Ma anche il jazz non è rimasto immune a questo legame: in particolare con l’eroina. Si pensi a John Coltrane. Sicuramente tra i sassofonisti più famosi del mondo, è stato tra i capisaldi del genere negli anni ’60, chiudendo il periodo del bebop e aprendo quello del free jazz. John si dedica per tutta la vita alla meditazione e per molti anni farà uso di stupefacenti.

I legami tra musica e droga sono svariati: dal jazz ed eroina negli anni Sessanta, ai funghetti psichedelici negli anni Settanta, alla disco e il metaqualone, dal reggae e l’erba al punk e la speed, ma anche l’hip-hop e la purple drank.

Forse però abbiamo ancora troppi stereotipi da abbattere. E per questo è utile riportare uno studio condotto da Addictions.com: hanno passato al setaccio gli 1,41 milioni di testi pubblicati sul sito Song Meanings.

Innanzitutto possiamo notare dal grafico come i riferimenti alle droghe nei testi siano aumentati nel corso di cento anni (il periodo preso in esame è quello dal 1933 al 2013). Il picco lo abbiamo avuto nei primi anni duemila, successivamente si può riscontrare un’inversione di rotta.

E poi il secondo grafico. Rullo di tamburi. Contro ogni pronostico, è la musica country il genere che cita più frequentemente le droghe nei testi delle canzoni. Fanalino di coda proprio il rap, considerato da molti benpensanti come una delle cause della distruzione morale dei giovani.

Al contrario, negli ultimi tempi il rap e l’hip hop non fanno più riferimento a stupefacenti… ma hanno il suono di due milligrammi di Xanax. Questo farmaco ansiolitico, infatti, si sta diffondendo tra DJ e rapper. Lo Xanax può essere preso con moderazione – e sotto ricetta medica – per curare attacchi d’ansia ricorrenti. E invece inizia ad essere usato anche nell’ambiente musicale per sballarsi. Come l’alcol, lo Xanax è un depressore del sistema nervoso centrale. E pare che sono proprio i musicisti anglosassoni quelli più colpiti. Recentemente è deceduto il rapper Lil Peep (classe 1996), definito il Kurt Cobain del rap. Morto per overdose a soli 21 anni, con un letale mix proprio di fentanyl e xanax. Nei suoi testi oscuri parlava proprio dell’uso eccessivo di droghe e antidepressivi. Il consumo e l’abuso di questo farmaco è cresciuto in maniera così esponenziale in questo ambiente musicale che si potrebbe iniziare a parlare di “xanax rap”, come fosse un vero e proprio sottogenere.

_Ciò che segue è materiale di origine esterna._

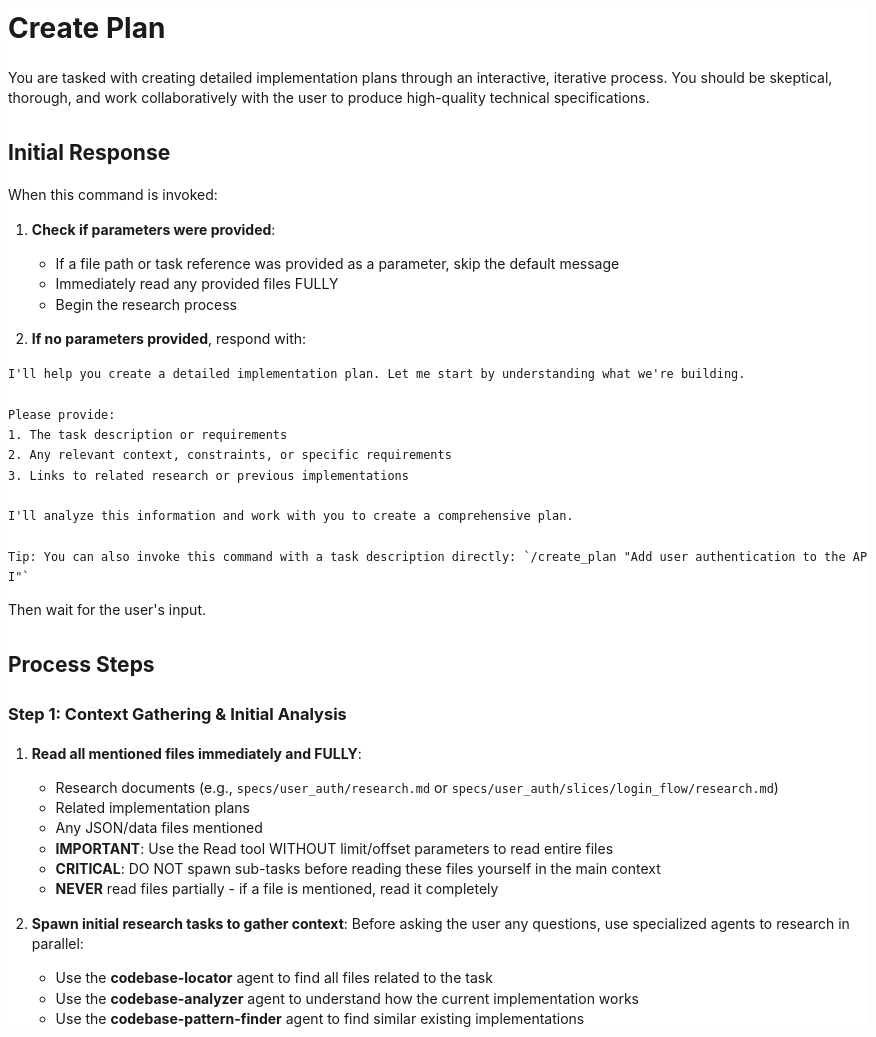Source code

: # Create Plan

You are tasked with creating detailed implementation plans through an interactive, iterative process. You should be skeptical, thorough, and work collaboratively with the user to produce high-quality technical specifications.

## Initial Response

When this command is invoked:

1. **Check if parameters were provided**:
   - If a file path or task reference was provided as a parameter, skip the default message
   - Immediately read any provided files FULLY
   - Begin the research process

2. **If no parameters provided**, respond with:
```
I'll help you create a detailed implementation plan. Let me start by understanding what we're building.

Please provide:
1. The task description or requirements
2. Any relevant context, constraints, or specific requirements
3. Links to related research or previous implementations

I'll analyze this information and work with you to create a comprehensive plan.

Tip: You can also invoke this command with a task description directly: `/create_plan "Add user authentication to the API"`
```

Then wait for the user's input.

## Process Steps

### Step 1: Context Gathering & Initial Analysis

1. **Read all mentioned files immediately and FULLY**:
   - Research documents (e.g., `specs/user_auth/research.md` or `specs/user_auth/slices/login_flow/research.md`)
   - Related implementation plans
   - Any JSON/data files mentioned
   - **IMPORTANT**: Use the Read tool WITHOUT limit/offset parameters to read entire files
   - **CRITICAL**: DO NOT spawn sub-tasks before reading these files yourself in the main context
   - **NEVER** read files partially - if a file is mentioned, read it completely

2. **Spawn initial research tasks to gather context**:
   Before asking the user any questions, use specialized agents to research in parallel:

   - Use the **codebase-locator** agent to find all files related to the task
   - Use the **codebase-analyzer** agent to understand how the current implementation works
   - Use the **codebase-pattern-finder** agent to find similar existing implementations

Ma la musica non è altro che specchio della società in cui viviamo. Difatti, il mese scorso The Guardian ha pubblicato un articolo in cui riportava dati piuttosto preoccupanti: il Regno Unito rappresenta il 22% del mercato mondiale di Xanax sul dark web, ossia le vendite online non rintracciabili. E non è tutto: anche negli Stati Uniti è scoppiata la paura per l’uso estremo di questo antidepressivo. Il New York Times ha addirittura suggerito il nome “Stati Uniti dello Xanax” per descrivere lo stato attuale del Paese. Dunque non più la Prozac Nation, non sono più gli anni Novanta della depressione, bensì dell’ansia. Prima cantavamo Man in the box degli Alice in Chains. Adesso, c’è Lil Xan – sì, ha preso il nome proprio dallo Xanax -, che nel testo di Far dice: “Never saw myself up in the limelight. Switched up, too fly, oh naw hater“.